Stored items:
---*---

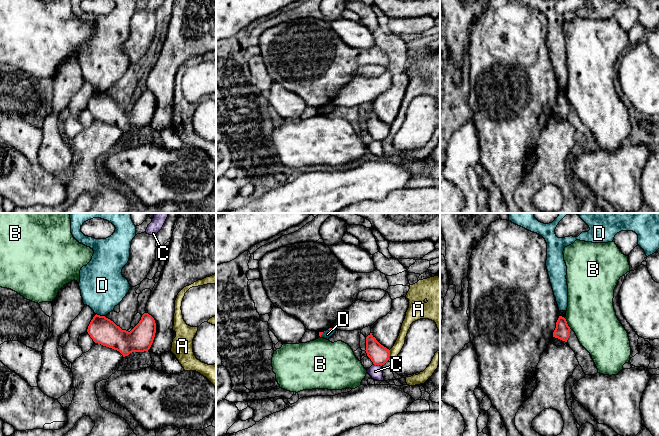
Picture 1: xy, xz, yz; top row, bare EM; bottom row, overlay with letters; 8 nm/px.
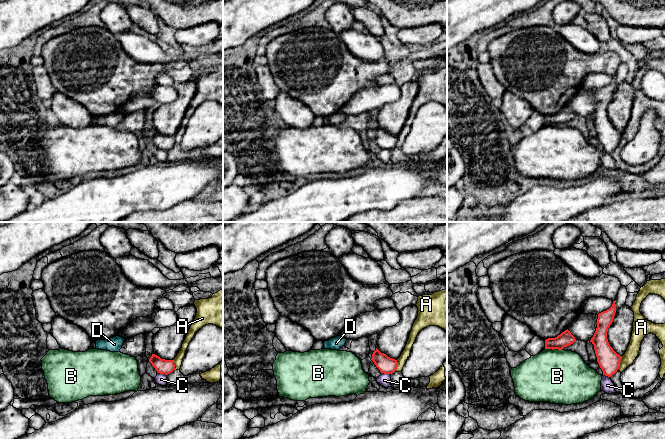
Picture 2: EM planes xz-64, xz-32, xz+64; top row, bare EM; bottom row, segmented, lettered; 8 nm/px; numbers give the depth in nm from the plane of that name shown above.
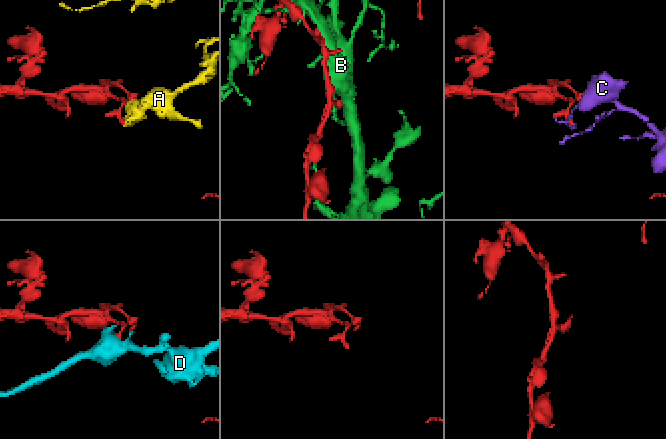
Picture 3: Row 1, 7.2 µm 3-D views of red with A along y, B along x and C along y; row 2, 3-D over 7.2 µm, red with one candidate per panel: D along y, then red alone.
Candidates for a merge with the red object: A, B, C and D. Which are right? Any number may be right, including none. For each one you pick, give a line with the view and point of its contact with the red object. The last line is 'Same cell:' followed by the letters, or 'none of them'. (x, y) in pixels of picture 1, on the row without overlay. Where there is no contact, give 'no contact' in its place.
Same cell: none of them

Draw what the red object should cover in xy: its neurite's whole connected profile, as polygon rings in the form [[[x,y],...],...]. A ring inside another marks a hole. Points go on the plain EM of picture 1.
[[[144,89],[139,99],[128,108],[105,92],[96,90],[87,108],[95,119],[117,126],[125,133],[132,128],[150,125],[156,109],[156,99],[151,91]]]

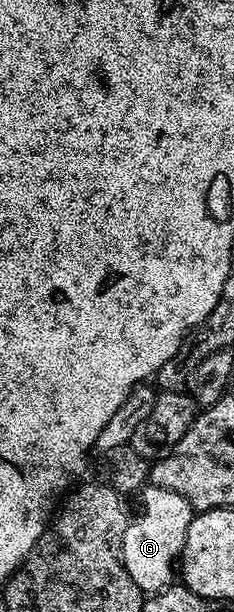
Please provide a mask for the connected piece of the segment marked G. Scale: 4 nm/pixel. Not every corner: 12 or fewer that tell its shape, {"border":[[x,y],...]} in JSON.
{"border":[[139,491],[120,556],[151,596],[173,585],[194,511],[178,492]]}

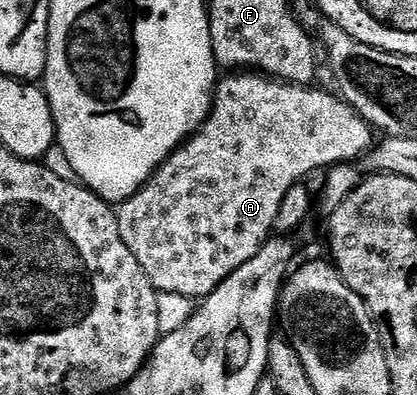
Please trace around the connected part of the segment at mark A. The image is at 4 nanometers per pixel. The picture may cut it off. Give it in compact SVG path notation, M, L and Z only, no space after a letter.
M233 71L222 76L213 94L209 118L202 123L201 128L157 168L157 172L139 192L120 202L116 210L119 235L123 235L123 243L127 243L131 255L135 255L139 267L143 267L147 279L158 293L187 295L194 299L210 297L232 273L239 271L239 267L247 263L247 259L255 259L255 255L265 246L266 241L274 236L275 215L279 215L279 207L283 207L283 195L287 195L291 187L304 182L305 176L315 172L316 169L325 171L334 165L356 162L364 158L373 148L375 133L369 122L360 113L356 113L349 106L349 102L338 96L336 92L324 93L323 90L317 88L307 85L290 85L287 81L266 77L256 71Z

---*---

Description of the task: Only the text of the entries above, transcribed exactly, should be given; leave out pictures.

Exercise answer:
Picture 1: xy, xz, yz; top row, bare EM; bottom row, overlay with letters; 8 nm/px.
Picture 2: EM planes xz-64, xz-32, xz+64; top row, bare EM; bottom row, segmented, lettered; 8 nm/px; numbers give the depth in nm from the plane of that name shown above.
Picture 3: Row 1, 7.2 µm 3-D views of red with A along y, B along x and C along y; row 2, 3-D over 7.2 µm, red with one candidate per panel: D along y, then red alone.
Candidates for a merge with the red object: A, B, C and D. Which are right? Any number may be right, including none. For each one you pick, give a line with the view and point of its contact with the red object. The last line is 'Same cell:' followed by the letters, or 'none of them'. (x, y) in pixels of picture 1, on the row without overlay. Where there is no contact, give 'no contact' in its place.
Same cell: none of them

Draw what the red object should cover in xy: its neurite's whole connected profile, as polygon rings in the form [[[x,y],...],...]. A ring inside another marks a hole. Points go on the plain EM of picture 1.
[[[144,89],[139,99],[128,108],[105,92],[96,90],[87,108],[95,119],[117,126],[125,133],[132,128],[150,125],[156,109],[156,99],[151,91]]]

Please provide a mask for the connected piece of the segment marked G. Scale: 4 nm/pixel. Not every corner: 12 or fewer that tell its shape, {"border":[[x,y],...]} in JSON.
{"border":[[139,491],[120,556],[151,596],[173,585],[194,511],[178,492]]}

Please trace around the connected part of the segment at mark A. The image is at 4 nanometers per pixel. The picture may cut it off. Give it in compact SVG path notation, M, L and Z only, no space after a letter.
M233 71L222 76L213 94L209 118L202 123L201 128L157 168L157 172L139 192L120 202L116 210L119 235L123 235L123 243L127 243L131 255L135 255L139 267L143 267L147 279L158 293L187 295L194 299L210 297L232 273L239 271L239 267L247 263L247 259L255 259L255 255L265 246L266 241L274 236L275 215L279 215L279 207L283 207L283 195L287 195L291 187L304 182L305 176L315 172L316 169L325 171L334 165L356 162L364 158L373 148L375 133L369 122L360 113L356 113L349 106L349 102L338 96L336 92L324 93L323 90L317 88L307 85L290 85L287 81L266 77L256 71Z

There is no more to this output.